Elle a continué d'une voix sourde, semblant se parler à elle-même, sa main gauche, où brillait l'anneau nuptial, couvrant ses yeux.

— Quand tu as été partie, Claudia, la vie a été plus dure encore… Il était bon pour moi… tu sais, je crois qu'il a pitié de moi… et aussi j'espère que peut-être il se souvient… Mais tous les jours il se rendait chez la Riva… et il y avait des luttes pour l'enfant…, pour Gino… Maurice ne veut pas qu'il aille avec le prince Aurèle, et Gino le veut ; il s'est attaché à lui… Je ne comprends pas la Riva… Maurice n'est pas changé pour elle… au contraire, je sens bien qu'elle l'occupe plus que de coutume… Mais écoute ce qu'il a fait, Claudia… ce qui m'a donné le courage de le fuir pour un temps… j'ai cru, un moment, que c'était pour jamais… hélas! je n'en aurai pas la force, je retournerai… Un jour… (Elle tenait toujours ses yeux voilés, mais elle avait rapproché sa bouche de la mienne…) Un jour, il a amené Gino et le prince Aurèle ; ils sont restés longtemps, et mon mari a demandé au prince de revenir… Nous l'avons eu à déjeuner… j'ai paru lui plaire, car il est revenu encore… et très souvent, sans bonne raison… Je m'en suis étonnée avec Maurice, et tout d'un coup, à l'expression de son visage, j'ai compris… il voulait rendre Aurèle amoureux de moi…, il aurait souhaité en faire mon amant, j'en suis sûre, je le jurerais, pour l'éloigner de la Riva…, de celle qu'il aime… Voilà ce que j'ai enduré, Claudia!…

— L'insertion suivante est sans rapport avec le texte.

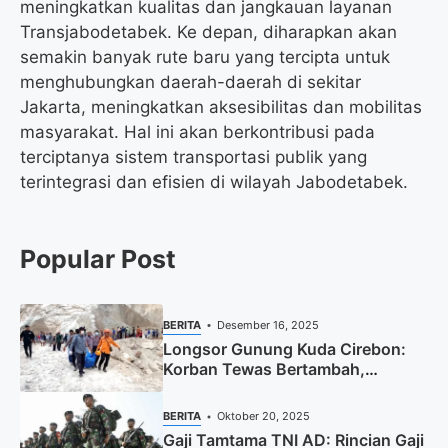
meningkatkan kualitas dan jangkauan layanan
Transjabodetabek. Ke depan, diharapkan akan
semakin banyak rute baru yang tercipta untuk
menghubungkan daerah-daerah di sekitar
Jakarta, meningkatkan aksesibilitas dan mobilitas
masyarakat. Hal ini akan berkontribusi pada
terciptanya sistem transportasi publik yang
terintegrasi dan efisien di wilayah Jabodetabek.
Popular Post
BERITA
Desember 16, 2025
Longsor Gunung Kuda Cirebon:
Korban Tewas Bertambah,
Pencarian Dihentikan
BERITA
Oktober 20, 2025
Gaji Tamtama TNI AD: Rincian Gaji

Alors elle a laissé tomber la main qui tenait cachés ses grands yeux, et les a largement ouverts, comme pour me prendre à témoin de son outrage. — O mon amour, que je l'ai trouvée malheureuse! Je n'ai pu que l'embrasser en pleurant… Elle ne pleurait pas ; elle riait d'un rire sec et terrible…, puis elle s'est mise à me consoler.

— Ne pleure pas, Claudia ; tu es si douce à voir, avec ton regard tendre et tes beaux cheveux légers! reste belle pour être heureuse encore!… Tu vois, moi, je lutte pour demeurer jeune, afin de ne pas fléchir devant elle… Quand il m'aimait, Claudia… je t'assure qu'il m'a aimée, qu'il l'avait oubliée… il aimait tant ma taille fine!… il m'appelait une liane, une vigne flexible ; cette taille qu'il admirait, j'en suis fière…

Et, rassemblant les plis de sa robe flottante, elle la serrait étroitement autour d'elle, et semblait une belle statue longue et fine…

Après un silence, elle a murmuré :

— Oh! Claudia, je me meurs de désir, je me meurs d'espérance…

Le jour pointait… elle a ouvert les volets, et une lumière triste comme l'abandon est entrée dans la chambre… Elle est revenue près du lit et s'est assise à mon chevet.

— Dors, Claudia, ne parle plus, ne parlons plus, je resterai là, donne-moi ta main.